A recent New England Journal of Medicinearticle by Professor of Health Care Policy, J. Michael McWilliams, MD, PhD, highlights the potentially important role of traditional Medicare program as a public alternative that can exert competitive pressure on private insurers in the Medicare Advantage program. In the article, The Future of Medicare and the Role of Traditional Medicare as Competitor, McWilliams describes how traditional Medicare cannot play this role effectively when payment policy favors Medicare Advantage and considers what reform that rebalances the two programs might look like.
The Medicare Advantage program has grown rapidly, offering enrollees substantially more generous coverage and benefits than traditional Medicare. The added coverage is made possible in part by Medicare Advantage plans’ ability to limit costs, but also by the favorable payment rates that insurers receive from the government. The higher payments pose a large net cost to the system but could nevertheless generate value if insurers passed all the dollars along to enrollees as better benefits. Because insurer competition in Medicare Advantage is generally weak, however, insurers keep much of the payments as profits.

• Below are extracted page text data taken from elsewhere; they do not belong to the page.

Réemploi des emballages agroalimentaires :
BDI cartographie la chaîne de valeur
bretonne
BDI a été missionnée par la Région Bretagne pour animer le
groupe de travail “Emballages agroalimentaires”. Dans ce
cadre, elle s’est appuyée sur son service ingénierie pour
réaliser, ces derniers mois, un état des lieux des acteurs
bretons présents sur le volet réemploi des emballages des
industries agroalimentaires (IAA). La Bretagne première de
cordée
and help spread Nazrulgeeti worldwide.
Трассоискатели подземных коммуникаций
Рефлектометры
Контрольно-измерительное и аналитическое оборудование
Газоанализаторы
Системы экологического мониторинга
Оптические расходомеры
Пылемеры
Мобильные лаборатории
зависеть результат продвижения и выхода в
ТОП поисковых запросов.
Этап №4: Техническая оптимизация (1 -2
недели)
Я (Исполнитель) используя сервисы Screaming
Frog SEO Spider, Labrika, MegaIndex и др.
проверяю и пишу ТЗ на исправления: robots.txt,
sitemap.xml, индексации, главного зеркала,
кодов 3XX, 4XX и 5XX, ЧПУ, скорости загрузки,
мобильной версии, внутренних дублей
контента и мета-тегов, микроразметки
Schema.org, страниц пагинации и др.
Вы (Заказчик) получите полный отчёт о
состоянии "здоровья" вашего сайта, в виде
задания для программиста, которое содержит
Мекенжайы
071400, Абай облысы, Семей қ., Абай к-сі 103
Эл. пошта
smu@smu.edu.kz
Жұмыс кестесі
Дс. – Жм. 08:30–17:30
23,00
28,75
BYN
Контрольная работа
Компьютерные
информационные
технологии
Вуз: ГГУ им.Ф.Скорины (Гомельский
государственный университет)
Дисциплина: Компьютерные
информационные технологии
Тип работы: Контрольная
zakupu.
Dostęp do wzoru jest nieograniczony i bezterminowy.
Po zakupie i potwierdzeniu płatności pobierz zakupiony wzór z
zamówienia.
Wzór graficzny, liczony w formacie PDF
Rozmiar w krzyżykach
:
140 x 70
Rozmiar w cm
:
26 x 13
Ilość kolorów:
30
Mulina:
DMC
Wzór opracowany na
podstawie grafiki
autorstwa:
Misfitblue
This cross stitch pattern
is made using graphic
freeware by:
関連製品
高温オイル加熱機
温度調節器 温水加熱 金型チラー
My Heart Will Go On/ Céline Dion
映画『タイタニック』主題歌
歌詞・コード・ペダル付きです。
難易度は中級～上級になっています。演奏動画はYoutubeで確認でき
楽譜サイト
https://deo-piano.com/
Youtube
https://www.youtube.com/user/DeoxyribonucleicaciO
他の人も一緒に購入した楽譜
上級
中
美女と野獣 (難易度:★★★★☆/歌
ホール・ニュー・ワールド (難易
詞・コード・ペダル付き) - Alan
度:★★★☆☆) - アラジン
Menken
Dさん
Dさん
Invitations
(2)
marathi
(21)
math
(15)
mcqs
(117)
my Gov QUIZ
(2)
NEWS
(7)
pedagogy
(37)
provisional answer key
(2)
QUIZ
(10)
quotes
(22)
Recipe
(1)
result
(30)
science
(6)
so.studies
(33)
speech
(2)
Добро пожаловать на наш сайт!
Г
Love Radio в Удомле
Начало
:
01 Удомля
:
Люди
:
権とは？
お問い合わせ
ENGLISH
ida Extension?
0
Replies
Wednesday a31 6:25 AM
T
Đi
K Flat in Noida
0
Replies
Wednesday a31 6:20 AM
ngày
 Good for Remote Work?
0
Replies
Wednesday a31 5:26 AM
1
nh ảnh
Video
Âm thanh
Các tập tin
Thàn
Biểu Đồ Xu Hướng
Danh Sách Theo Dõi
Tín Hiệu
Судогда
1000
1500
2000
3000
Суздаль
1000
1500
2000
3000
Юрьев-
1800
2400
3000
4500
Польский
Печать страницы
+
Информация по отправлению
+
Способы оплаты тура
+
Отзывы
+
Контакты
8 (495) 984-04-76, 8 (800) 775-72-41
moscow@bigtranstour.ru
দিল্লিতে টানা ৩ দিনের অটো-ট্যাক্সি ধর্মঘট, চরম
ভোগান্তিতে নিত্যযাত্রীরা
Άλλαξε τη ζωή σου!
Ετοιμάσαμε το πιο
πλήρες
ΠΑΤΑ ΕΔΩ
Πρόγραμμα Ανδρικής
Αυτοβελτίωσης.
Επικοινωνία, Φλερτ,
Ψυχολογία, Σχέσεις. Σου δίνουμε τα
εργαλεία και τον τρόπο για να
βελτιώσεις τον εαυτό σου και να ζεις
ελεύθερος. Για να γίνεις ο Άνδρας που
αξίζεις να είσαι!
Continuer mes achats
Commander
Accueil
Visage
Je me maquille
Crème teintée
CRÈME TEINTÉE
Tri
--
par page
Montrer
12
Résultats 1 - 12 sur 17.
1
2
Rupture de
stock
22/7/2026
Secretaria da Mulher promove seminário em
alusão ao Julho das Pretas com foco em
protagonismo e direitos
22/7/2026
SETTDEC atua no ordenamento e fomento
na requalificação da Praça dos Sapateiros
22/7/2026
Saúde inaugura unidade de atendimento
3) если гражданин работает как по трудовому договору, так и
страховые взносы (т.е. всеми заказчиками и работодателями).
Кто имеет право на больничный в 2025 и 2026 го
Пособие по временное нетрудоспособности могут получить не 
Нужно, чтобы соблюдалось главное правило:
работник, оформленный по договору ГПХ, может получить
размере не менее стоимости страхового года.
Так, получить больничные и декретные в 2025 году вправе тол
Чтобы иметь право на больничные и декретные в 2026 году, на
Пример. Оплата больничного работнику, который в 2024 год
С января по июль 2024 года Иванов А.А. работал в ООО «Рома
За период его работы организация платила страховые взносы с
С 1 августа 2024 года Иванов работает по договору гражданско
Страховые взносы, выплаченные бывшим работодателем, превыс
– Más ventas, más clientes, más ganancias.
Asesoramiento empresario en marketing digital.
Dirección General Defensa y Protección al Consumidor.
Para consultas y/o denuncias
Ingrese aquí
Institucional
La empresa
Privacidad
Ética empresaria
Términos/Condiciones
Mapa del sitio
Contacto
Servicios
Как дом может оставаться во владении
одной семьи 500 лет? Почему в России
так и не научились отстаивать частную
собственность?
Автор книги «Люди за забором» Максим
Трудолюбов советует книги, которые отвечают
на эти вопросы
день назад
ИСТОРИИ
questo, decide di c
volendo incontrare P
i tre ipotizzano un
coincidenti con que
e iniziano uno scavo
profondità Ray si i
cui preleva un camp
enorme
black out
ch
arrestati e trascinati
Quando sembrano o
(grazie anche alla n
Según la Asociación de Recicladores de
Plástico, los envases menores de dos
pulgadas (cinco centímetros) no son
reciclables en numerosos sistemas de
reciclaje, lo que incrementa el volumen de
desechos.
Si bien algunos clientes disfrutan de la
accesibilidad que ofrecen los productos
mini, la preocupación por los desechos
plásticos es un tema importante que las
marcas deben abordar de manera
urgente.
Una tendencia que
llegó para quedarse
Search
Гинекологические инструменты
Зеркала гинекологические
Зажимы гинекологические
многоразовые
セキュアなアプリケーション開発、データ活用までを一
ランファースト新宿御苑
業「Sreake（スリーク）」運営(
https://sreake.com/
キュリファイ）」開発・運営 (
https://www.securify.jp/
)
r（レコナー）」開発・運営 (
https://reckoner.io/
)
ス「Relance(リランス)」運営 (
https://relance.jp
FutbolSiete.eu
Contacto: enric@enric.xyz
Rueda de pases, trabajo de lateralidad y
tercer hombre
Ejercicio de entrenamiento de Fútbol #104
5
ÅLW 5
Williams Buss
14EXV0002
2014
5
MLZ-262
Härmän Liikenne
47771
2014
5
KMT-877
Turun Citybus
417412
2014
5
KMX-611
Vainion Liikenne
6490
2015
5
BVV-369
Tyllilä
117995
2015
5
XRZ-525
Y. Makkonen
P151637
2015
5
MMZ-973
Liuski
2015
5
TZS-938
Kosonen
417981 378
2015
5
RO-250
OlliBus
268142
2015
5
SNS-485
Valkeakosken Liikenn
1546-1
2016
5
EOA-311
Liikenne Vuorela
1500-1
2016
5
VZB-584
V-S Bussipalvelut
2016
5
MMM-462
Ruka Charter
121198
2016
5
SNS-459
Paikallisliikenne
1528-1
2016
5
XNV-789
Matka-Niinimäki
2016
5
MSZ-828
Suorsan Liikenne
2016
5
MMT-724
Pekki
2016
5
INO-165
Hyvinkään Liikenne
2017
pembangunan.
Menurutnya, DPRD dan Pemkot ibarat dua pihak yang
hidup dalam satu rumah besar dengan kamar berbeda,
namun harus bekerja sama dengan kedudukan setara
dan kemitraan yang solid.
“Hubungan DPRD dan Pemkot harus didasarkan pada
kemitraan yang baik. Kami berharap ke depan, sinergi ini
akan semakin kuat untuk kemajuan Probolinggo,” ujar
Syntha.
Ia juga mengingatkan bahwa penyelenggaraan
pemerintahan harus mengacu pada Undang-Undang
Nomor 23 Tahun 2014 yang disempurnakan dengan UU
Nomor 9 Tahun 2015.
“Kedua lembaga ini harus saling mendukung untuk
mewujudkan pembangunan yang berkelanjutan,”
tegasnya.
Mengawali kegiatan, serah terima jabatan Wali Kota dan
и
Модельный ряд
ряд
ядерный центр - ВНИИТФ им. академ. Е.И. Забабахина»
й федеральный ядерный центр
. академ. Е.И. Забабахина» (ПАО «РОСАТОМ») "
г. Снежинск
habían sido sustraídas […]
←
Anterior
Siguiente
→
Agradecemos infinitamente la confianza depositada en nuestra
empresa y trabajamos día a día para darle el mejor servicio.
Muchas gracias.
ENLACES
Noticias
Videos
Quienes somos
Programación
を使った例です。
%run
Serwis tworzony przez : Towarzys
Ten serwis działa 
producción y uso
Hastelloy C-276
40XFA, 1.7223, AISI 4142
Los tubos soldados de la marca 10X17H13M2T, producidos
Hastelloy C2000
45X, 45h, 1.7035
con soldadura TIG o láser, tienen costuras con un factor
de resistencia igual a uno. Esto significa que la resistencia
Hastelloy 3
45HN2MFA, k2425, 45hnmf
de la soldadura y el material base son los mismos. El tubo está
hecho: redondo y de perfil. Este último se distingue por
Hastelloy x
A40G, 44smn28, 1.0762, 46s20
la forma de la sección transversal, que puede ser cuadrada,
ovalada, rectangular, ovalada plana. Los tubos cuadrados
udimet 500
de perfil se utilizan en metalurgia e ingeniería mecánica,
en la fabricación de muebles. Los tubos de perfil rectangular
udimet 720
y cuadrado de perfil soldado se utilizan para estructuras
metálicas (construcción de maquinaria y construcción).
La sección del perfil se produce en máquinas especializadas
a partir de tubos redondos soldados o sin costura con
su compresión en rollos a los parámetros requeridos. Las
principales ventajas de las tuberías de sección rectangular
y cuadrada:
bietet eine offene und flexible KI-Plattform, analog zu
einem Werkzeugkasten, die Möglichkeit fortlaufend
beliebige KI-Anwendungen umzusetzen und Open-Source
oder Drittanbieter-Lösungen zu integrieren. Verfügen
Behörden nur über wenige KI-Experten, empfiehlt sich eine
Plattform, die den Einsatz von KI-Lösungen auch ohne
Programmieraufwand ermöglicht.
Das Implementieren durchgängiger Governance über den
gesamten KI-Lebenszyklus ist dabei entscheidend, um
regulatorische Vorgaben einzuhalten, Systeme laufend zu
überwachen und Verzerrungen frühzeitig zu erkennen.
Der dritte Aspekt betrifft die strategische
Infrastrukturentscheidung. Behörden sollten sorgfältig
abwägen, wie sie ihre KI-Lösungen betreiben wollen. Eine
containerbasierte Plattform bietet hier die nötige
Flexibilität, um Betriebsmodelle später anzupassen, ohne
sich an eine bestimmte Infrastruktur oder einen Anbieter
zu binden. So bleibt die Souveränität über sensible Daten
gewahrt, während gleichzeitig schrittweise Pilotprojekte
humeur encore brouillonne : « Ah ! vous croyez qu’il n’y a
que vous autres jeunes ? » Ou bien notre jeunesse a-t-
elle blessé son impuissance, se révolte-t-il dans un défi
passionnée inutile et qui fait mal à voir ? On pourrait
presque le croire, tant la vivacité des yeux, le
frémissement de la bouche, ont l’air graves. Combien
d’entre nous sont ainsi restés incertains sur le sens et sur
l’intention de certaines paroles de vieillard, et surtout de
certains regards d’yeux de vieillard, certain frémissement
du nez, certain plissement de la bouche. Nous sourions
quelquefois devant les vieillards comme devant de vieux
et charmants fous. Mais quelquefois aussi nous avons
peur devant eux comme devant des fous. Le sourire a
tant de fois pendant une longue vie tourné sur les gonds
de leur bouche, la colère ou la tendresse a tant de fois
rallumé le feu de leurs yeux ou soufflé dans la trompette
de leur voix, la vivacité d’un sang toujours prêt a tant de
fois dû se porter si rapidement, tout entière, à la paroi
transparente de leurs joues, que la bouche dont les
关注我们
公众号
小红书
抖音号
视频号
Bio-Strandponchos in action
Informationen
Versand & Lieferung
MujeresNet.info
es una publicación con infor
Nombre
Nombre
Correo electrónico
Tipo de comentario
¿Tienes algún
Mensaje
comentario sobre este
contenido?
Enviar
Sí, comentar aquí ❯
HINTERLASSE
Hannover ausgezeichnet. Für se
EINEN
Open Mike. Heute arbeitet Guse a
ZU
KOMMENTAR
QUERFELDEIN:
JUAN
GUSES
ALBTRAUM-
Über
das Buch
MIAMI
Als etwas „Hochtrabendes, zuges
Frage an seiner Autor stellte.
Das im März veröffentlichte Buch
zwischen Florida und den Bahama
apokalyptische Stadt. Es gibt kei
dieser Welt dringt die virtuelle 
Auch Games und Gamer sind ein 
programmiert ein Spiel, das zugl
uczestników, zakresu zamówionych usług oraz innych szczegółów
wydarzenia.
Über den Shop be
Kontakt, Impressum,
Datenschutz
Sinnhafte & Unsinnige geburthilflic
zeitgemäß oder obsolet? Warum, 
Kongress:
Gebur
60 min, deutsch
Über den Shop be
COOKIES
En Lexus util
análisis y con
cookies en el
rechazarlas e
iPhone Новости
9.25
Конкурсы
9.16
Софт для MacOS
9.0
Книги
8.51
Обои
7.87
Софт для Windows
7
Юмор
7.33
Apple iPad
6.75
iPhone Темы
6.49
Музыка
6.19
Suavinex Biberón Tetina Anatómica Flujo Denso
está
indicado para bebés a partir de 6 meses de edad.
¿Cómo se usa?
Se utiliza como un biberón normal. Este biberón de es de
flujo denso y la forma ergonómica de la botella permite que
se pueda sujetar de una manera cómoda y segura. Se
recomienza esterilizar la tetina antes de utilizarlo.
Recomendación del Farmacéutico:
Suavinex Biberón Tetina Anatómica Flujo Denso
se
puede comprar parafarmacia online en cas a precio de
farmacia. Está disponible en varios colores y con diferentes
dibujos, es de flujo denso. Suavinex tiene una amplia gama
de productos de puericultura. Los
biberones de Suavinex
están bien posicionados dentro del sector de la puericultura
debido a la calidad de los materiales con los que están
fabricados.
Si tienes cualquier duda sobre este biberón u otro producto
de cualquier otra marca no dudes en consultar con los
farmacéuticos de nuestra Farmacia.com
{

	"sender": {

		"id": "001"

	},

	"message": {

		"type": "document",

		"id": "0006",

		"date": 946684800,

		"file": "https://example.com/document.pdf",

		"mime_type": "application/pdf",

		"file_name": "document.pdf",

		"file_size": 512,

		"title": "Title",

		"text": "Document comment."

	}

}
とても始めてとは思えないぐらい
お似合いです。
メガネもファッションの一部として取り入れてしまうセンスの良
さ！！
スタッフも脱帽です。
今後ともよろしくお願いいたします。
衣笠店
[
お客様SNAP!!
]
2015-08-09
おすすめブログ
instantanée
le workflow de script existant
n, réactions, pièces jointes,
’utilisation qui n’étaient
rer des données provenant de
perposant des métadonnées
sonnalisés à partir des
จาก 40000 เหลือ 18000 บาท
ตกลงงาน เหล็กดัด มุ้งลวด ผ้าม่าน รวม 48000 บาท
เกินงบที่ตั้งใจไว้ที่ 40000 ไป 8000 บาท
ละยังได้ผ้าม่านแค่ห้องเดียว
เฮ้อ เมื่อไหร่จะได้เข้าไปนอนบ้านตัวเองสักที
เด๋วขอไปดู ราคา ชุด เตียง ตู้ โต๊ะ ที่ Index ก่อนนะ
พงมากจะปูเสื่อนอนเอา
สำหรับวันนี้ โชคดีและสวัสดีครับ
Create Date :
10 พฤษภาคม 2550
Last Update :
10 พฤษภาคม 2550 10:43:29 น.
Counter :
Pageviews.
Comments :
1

The question before Congress, argues McWilliams, is then whether the relatively limited coverage afforded by traditional Medicare should be made more generous. If stronger private competition is not materializing, then might stronger competition from a public alternative help the system generate the value promised by Medicare Advantage?
How Congress considers this question will have major consequences for the future structure of Medicare, as the program reaches a crossroads. As McWilliams notes, “At the center of this restructuring is the fated choice between accommodating Medicare Advantage as a dominant stand-alone program and fortifying traditional Medicare along with its role in the regulation of Medicare Advantage. That deliberation may be among the most consequential for the Medicare program since its enactment.”